Filling the Gaps—and Expanding Our Responsibility

Traditional screening panels excel at identifying conditions with clear neonatal biomarkers. WGS supplements this by detecting hundreds of additional rare conditions where early identification meaningfully changes outcomes. But expanded capability brings expanded responsibility—particularly in how we structure consent, ensure equity, and commit to longitudinal follow-up.

From Mandate to Choice

Historically, NBS has functioned on a presumed consent basis, where participation is the default. This model has been ethically justified by its narrow scope and clear stakes; when screening covered a few dozen highly treatable conditions, the state’s interest in preventing immediate disability outweighed the burden of formal informed consent. WGS fundamentally stretches this framework. As discovery expands from a handful of conditions to thousands of genetic variants, the traditional opt-out mandate gives way to a more robust informed consent model—one that respects a family’s right to navigate a far more complex, longitudinal data set.

A tiered consent framework is likely the more appropriate response. Families should be able to make distinct decisions across categories: conditions on the established NBS panel, expanded findings relevant to childhood, later-onset conditions where a child’s future autonomy deserves protection, and variants of uncertain significance that may be reclassified as science evolves. Consent cannot be a single transactional moment. It must be an ongoing relationship—supported by genetic counselors, culturally adapted materials, and systems capable of re-contacting families when new clinical knowledge changes the meaning of a prior result.

Equity Cannot Be an Afterthought

Genomic newborn screening risks repeating medicine’s historical pattern of extracting value from marginalized communities while returning little benefit—unless equity is built into the program’s foundation from the start.

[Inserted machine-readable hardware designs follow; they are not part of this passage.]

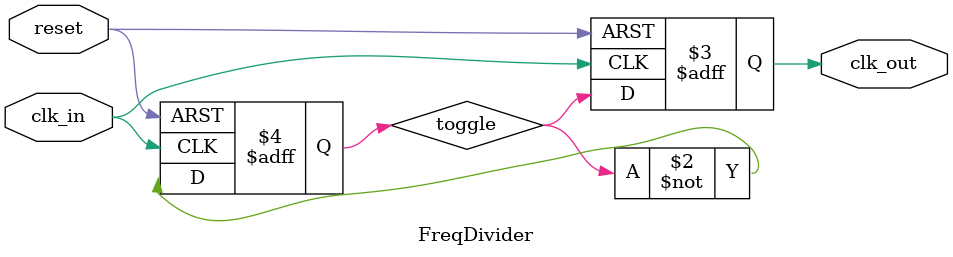
<source format=v>
`timescale 1ns / 1ps

module FreqDivider(
    input wire clk_in,
    input wire reset,
    output reg clk_out
);
    reg toggle;

    always @(posedge clk_in or posedge reset) begin
        if (reset) begin
            toggle <= 1'b0;
            clk_out <= 1'b0;
        end else begin
            toggle <= ~toggle;
            clk_out <= toggle;
        end
    end
endmodule
</source>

We must take the following steps to get there:

  • Reference databases must become more diverse. Current genomic data skews heavily toward populations of European descent, meaning children from underrepresented communities are more likely to receive variants of uncertain significance—not because their genomes are more ambiguous, but because science has studied them less. 
  • Consent processes must also be genuinely accessible, with professional interpretation, health-literate materials, and community partnerships that build trust before families face high-stakes decisions. 
  • Follow-up equity must be actively managed: families navigating poverty, housing instability, or language barriers are at the highest risk of being lost to follow-up. Proactive outreach, telehealth integration, and community-based care coordination must compensate for those structural barriers rather than assume families who disengage have simply chosen to.
Living Data Requires Living Systems

Unlike a traditional NBS result, genomic data doesn’t close a case—it opens one. A variant classified as uncertain today may be reclassified as pathogenic years from now. Case management systems must be able to archive data, trigger re-analysis when guidelines evolve, and re-contact families when the science catches up. This is both a technical and an ethical obligation.

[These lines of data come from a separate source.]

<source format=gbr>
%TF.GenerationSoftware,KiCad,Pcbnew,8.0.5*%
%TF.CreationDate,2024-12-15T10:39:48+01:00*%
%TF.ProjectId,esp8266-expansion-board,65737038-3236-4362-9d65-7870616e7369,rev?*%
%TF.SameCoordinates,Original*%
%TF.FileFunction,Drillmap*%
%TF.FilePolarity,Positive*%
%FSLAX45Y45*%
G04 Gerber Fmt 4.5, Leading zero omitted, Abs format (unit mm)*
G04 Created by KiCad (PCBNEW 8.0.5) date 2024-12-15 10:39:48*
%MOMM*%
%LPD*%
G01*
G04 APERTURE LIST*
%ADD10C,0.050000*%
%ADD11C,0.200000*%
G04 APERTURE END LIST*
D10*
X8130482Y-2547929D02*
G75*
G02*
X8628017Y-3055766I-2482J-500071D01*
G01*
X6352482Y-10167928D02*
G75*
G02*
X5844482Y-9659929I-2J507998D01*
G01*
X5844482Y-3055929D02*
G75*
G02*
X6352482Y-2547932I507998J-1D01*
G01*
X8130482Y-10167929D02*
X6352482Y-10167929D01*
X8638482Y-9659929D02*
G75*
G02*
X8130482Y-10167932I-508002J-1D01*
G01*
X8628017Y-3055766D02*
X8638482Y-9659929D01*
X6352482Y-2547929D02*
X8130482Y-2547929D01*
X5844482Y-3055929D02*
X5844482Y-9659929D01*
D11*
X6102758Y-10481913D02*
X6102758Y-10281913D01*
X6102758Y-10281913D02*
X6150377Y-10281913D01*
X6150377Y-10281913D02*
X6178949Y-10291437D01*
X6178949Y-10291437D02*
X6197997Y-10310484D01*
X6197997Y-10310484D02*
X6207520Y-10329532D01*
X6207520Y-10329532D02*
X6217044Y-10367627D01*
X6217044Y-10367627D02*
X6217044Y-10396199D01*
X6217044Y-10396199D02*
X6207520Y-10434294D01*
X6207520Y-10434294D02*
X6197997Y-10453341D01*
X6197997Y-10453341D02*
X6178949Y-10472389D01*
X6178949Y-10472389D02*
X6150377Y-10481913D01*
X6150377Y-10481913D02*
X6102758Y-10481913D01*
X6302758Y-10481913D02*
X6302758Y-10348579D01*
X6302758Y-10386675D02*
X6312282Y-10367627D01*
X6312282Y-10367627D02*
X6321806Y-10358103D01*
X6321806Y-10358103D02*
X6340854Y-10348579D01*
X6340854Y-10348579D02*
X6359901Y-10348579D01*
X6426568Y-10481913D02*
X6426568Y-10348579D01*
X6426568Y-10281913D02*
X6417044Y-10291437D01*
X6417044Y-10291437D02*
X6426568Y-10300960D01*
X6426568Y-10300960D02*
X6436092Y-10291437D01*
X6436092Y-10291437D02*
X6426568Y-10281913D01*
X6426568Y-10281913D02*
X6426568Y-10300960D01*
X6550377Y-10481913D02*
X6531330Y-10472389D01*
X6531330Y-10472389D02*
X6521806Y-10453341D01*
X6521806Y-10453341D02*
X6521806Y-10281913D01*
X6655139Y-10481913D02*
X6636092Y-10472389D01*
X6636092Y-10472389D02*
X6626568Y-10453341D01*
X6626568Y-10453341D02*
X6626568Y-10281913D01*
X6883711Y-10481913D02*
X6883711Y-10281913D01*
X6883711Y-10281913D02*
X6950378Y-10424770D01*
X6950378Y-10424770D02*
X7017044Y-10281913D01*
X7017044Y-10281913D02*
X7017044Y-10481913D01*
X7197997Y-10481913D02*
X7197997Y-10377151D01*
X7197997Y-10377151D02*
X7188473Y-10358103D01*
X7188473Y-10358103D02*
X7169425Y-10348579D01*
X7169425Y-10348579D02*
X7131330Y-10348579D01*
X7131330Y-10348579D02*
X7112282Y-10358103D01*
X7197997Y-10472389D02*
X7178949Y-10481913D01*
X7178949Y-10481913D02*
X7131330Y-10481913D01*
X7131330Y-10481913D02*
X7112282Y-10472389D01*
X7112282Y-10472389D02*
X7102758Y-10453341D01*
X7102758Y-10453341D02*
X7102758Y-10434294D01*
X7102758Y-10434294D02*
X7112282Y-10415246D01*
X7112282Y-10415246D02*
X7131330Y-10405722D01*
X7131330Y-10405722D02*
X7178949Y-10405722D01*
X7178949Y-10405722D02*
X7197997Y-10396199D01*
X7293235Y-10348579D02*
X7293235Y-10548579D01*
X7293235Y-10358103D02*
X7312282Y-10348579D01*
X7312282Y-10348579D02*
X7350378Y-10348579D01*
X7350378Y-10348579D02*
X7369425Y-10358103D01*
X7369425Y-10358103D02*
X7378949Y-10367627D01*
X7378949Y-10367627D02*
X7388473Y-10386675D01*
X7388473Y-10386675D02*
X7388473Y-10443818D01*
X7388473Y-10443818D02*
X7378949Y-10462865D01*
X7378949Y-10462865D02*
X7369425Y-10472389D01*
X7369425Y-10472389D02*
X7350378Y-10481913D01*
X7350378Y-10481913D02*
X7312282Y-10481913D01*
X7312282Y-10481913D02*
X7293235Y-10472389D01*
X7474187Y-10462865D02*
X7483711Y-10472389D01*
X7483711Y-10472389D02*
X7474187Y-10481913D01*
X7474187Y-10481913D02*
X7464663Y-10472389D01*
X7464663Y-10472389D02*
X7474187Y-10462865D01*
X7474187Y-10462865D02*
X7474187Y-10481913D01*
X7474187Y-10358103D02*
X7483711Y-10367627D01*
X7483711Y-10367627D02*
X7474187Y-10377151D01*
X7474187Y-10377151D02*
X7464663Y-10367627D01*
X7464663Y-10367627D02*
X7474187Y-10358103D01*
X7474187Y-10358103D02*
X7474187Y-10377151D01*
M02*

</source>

Bridging Public Health and Medical Systems

The full value of genomic NBS depends on what happens after the initial result. Public health agencies operate at the population level; medical systems operate at the individual level. Genomic screening lives at the intersection of both. Effective longitudinal follow-up requires true interoperability between state labs, primary care, and subspecialists; patient-centric portability so that genomic history travels with families across providers and state lines; and automated surveillance tools that manage individualized follow-up schedules over years or decades. As children grow into adulthood, programs should build in formal re-engagement points where young adults can access their genomic history and make their own decisions about ongoing care.

Technology can track a schedule. It cannot replace the human relationships that keep families engaged across a decade of care.

The panel is expanding. Our infrastructure, our equity commitments, and our sense of responsibility must expand with it—or we risk building not a public health program, but another mechanism of health inequality.